Ontario could be coal-free by 2010 with aggressive conservation: report
Ontario's energy mix could be virtually 100 per cent coal-free by next year, especially if the government boosted conservation by residents and acted boldly with its upcoming green energy act, suggests a new report.
As of December, Ontario had a maximum energy capacity of 33,045 megawatts, or 26,611 megawatts after subtracting the power generated from its coal plants.
By June 2010, the government hopes to have an additional 3,913 megawatts of coal-free power available for consumption. That would push its total capacity well beyond the record-high electricity demand of 27,005 megawatts set on Aug. 1, 2006.
The numbers suggest Ontario can phase out its use of coal-fired electricity well before its self-imposed deadline of Dec. 31, 2014, and the province should commit to using those dirty plants only in emergency situations, said Jack Gibbons, chairman of the Ontario Clean Air Alliance, which released the report.
"We haven't called for a complete coal phase-out, but we're saying to only operate the coal when there's no other option to keep the lights on," Gibbons said.
"Ending coal use five years ahead of the government's official deadline would be the equivalent of taking an extra 2.3 million cars off the road each year between 2010 and 2014."

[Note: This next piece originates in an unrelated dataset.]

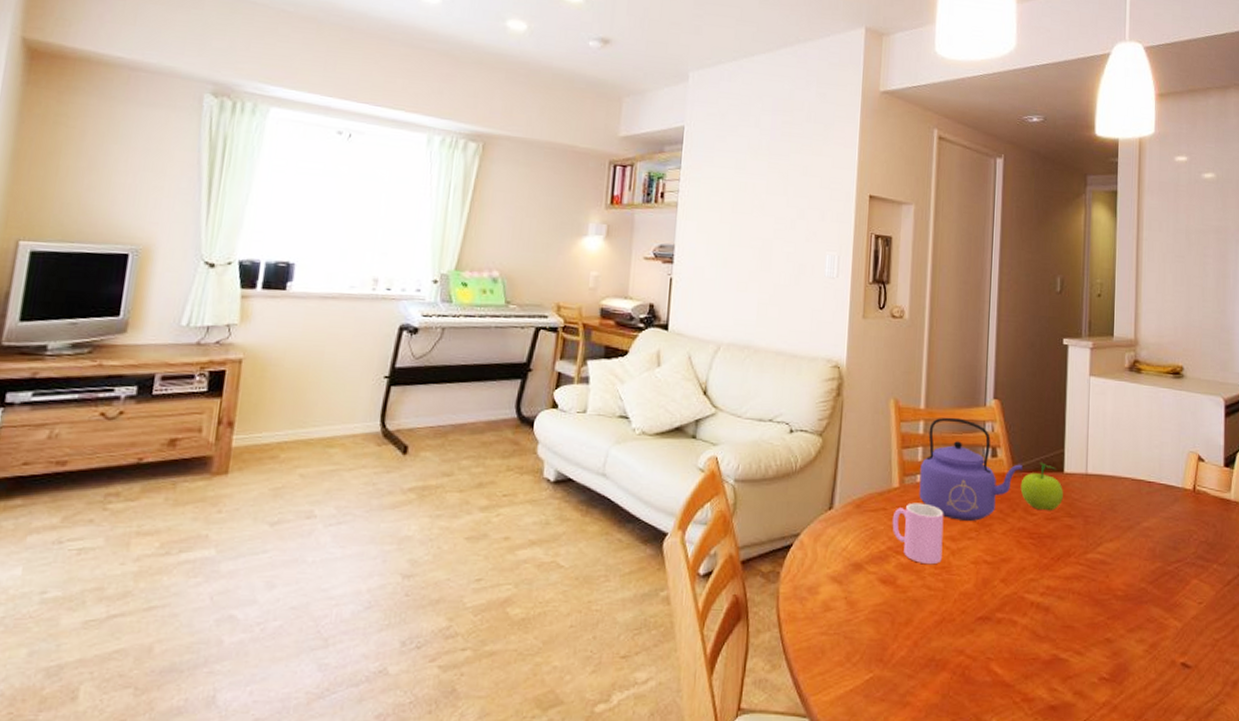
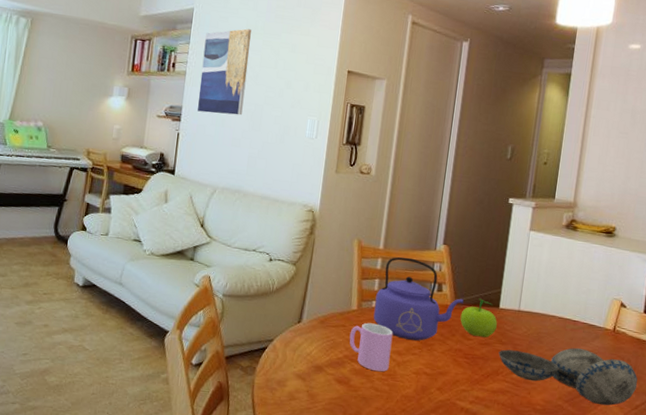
wall art: none [693,149,754,254] -> present [198,29,251,116]
decorative bowl: none [1068,514,1226,584] -> present [498,347,638,406]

The Independent Electricity System Operator, which runs Ontario's electrical system, said it's not confident about accelerating the coal phase-out plan, and added that the new power coming online next year will be largely gas-fired and may not be 100 per cent reliable right away.
"With the amount of gas that's being introduced there are going to be some teething problems," said spokesman Terry Young.
He also said the province needs a sizable buffer of power for contingency purposes and there's no way to guarantee how much of the province's total capacity will be available at any given time.
He cited Ontario's wind power as being particularly unreliable for baseload power.
"First of all, those units don't always operate," Young said.
"And during the peak, wind availability is not that high. To take you back to the summer last year, the output of wind varied from as low as two megawatts one afternoon [in the summer] to over 700 during the winter."
Gibbons countered that there's still much potential for conservation and that the government should convince another one million homeowners to sign up for the Ontario Power Authority's "peaksaver" program, which automatically reduces energy consumption when demand gets too high.
He said that could cut demand by 1,000 megawatts, giving the province an even larger buffer.
Any additional measures in the province's green energy act — which Energy Minister George Smitherman has promised will be bold — would only make the goal more attainable, Gibbons said.
"We're counting on minister Smitherman to deliver a green energy act that will give a huge boost to energy efficiency and renewables," he said.